*TEXTO A LER*:
"""

Originalmente um T7, este apartamento, entretanto convertido num T4, é composto por duas salas — de jantar e de estar —, cozinha, dois quartos, um deles suíte com ‘walking closet’, um WC social, escritório e uma varanda. “Não fizemos qualquer alteração ao layout da casa”, salienta Maria. “Não era necessário, porque somos apenas dois e achámos que a disposição da casa era suficiente e funcional”. Com áreas muito generosas, o apartamento é “perfeito para uma família urbana, com gosto requintado, para aquelas famílias que gostam de casas charmosas e que honram a sua história, mas também para um casal mais velho, que goste de receber os netos em casa e valorize este tipo de detalhes e traça antiga”.  

Confortável, luminoso e espaçoso, ideal para receber a família e os amigos, com uma varanda que, nos dias quentes, convida a refeições ao ar livre, o apartamento assenta a sua beleza na sua antiguidade e história. Alojado num prédio de charme de 1920, que tem vindo a ser reabilitado “com bom senso e muito bom gosto”, este apartamento é um convite expresso à qualidade de vida na cidade. A luz natural, da manhã e do final do dia, invade os interiores com generosidade; o chilrear dos pássaros que se empoleiram nos ramos das árvores vizinhas e a sensação de estar distante do bulício da cidade, são tudo predicados que o casal enuncia, com agrado. “A sua localização é incrível”, lança João. “Estamos no centro de Lisboa, em Campo de Ourique, num bairro onde podemos fazer tudo a pé e raramente precisamos de andar de carro”.    

A decoração é assumidamente vintage e ‘mid century’, o que está bem patente nos móveis da sala de estar e jantar, mas não só! “Gostamos de misturar um bocadinho de vários estilos. Gostamos do estilo urbano e de ‘street art’, e daí a presença de quadros e outras peças de artistas de ‘street art’, como skates, cacifos e outros artigos mais industriais que marcam uma presença mais irreverente e da qual não prescindimos”. Maria e João também se inspiraram no estilo ‘boho’, porque adoram misturar cores, padrões e texturas. “Prova disso são os nossos tapetes persas, o tapete de vaca e o pufe marroquino que adoramos conjugar com a restante decoração. Dá um ambiente mais descontraído, relaxante e despretensioso”.  Aqui e ali, podem ser vistas as peças Bordallo Pinheiro, caso do bacalhau pendurado na parede da cozinha, bem como outras peças de cerâmica de autores portugueses e ainda outras, adquiridas em feiras, “que remetem mais para casa da avó”.  Aqui, há um pouco de tudo: “Uma miscelânea que procuramos que seja confortável e harmoniosa, que inclua muitas plantas, cores quentes, tapetes e candeeiros”.   

Para os móveis da sala, o estilo escolhido foi o ‘mid century’, pelo que é indispensável a presença de algumas peças da Olaio, particularmente do José Espinho – modelo Caravela; são peças simples, intemporais e com design muito elegante. “Gostamos de encher as paredes, os móveis e as estantes com peças de cerâmica da Bordallo Pinheiro, do Laboratório d’Estórias, do António Vasconcelos Lapa, da Júlia Quota, da Rosa Ramalho e do Carlos Manuel Gonçalves… O que é nacional é tão bom e enche-nos as medidas”.

"""

*DADOS FORNECIDOS*:
"""

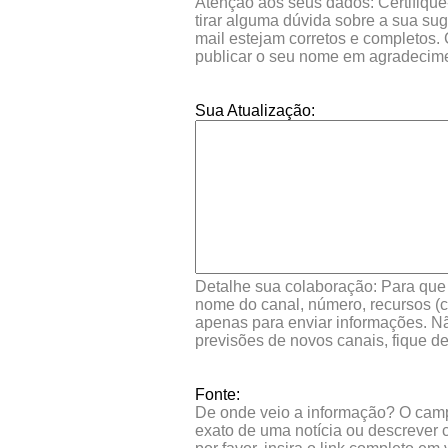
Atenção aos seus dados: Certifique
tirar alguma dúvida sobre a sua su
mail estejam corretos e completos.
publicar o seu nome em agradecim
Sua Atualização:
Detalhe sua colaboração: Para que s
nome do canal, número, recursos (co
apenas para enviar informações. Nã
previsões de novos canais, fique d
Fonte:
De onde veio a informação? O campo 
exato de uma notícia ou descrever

"""
"""

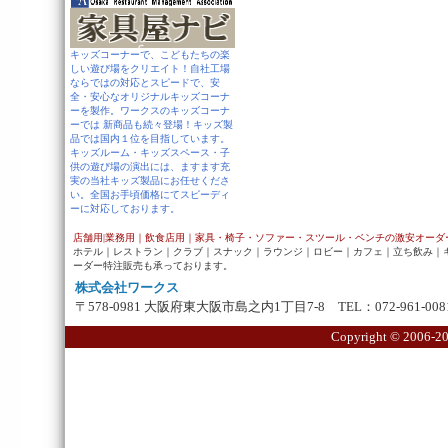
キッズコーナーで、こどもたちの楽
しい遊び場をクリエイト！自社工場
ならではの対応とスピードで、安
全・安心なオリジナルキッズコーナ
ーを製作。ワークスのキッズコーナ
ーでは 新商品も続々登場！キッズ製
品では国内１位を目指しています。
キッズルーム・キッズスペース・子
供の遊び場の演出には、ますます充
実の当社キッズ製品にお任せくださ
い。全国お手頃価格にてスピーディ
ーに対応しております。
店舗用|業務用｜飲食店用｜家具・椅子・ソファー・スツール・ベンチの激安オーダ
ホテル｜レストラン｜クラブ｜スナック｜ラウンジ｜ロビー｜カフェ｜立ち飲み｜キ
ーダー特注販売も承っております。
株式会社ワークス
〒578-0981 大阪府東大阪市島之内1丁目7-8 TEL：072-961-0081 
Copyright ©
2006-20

"""
"""

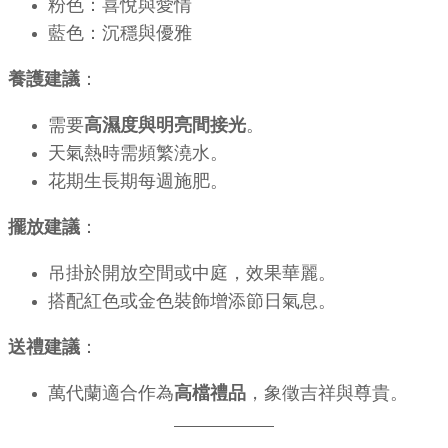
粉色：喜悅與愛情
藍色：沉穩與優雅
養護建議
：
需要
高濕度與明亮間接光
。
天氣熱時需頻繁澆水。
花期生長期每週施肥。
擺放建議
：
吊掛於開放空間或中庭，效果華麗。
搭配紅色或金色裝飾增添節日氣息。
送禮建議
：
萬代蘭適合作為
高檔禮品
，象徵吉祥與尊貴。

"""

Dê continuidade ao texto sobre o apartamento de Campo de Ourique, começando logo a seguir à sua última frase.

E como a decoração trepa pelas paredes, na casa podemos ainda ver peças de Vhils, Shepard Fairey, Wasted Rita, Malibu Ninjas — “que arrancámos da rua” —, Akacorleone (um dos preferidos da Maria), Tamara Alves, Mais ou Menos, Man Kid Man e até da Vida Portuguesa – “que tem uns clássicos muito giros”. Também esta uma lista quase exclusiva de nomes portugueses, “porque adoramos apoiar o que é nosso”.  

Um dos seus desafios mais recentes passa por utilizar a iluminação para criar ambientes intimistas e acolhedores, pelo que tentam, sempre que possível, optar por iluminação de parede e chão, em detrimento de iluminação de teto. “É claro que esta tarefa é mais simples quando adquirimos candeeiros de qualidade, peças de design como o Nesso do Giancarlo Mattiolli ou do Smile do Mr. Maria, que são candeeiros bonitos quando estão apagados, mas que se revestem de todo o seu esplendor quando a noite cai e se acendem as lâmpadas. São peças mais caras, adquiridas aos poucos e poucos, mas que valem todos os cêntimos”. E porque nem tudo podem ser peças novas, algumas delas foram compradas em plataformas como o Olx ou o Wallapop: “Temos mil e um alertas prontos a fazer-nos saltar da cadeira para o carro em missão de resgate para a nossa casa”. No meio desta busca pela diferença e o lado curioso e história das peças, Maria e João tiveram a sorte, como nos confessam, de herdar e recuperar alguns bens da família, caso das poltronas do tio-avô, do tapete de vaca que está na sala de estar — “era do tio do João e dá um ambiente meio ‘boho’ ao espaço —, do busto do avô da Maria, que era advogado e professor universitário, das máquinas de escrever, binóculos ou rádios antigos.  As caixinhas de viagens de madeira, pintadas à mão, com os destinos das viagens que foram fazendo, são ainda apontadas, como algumas das peças do coração.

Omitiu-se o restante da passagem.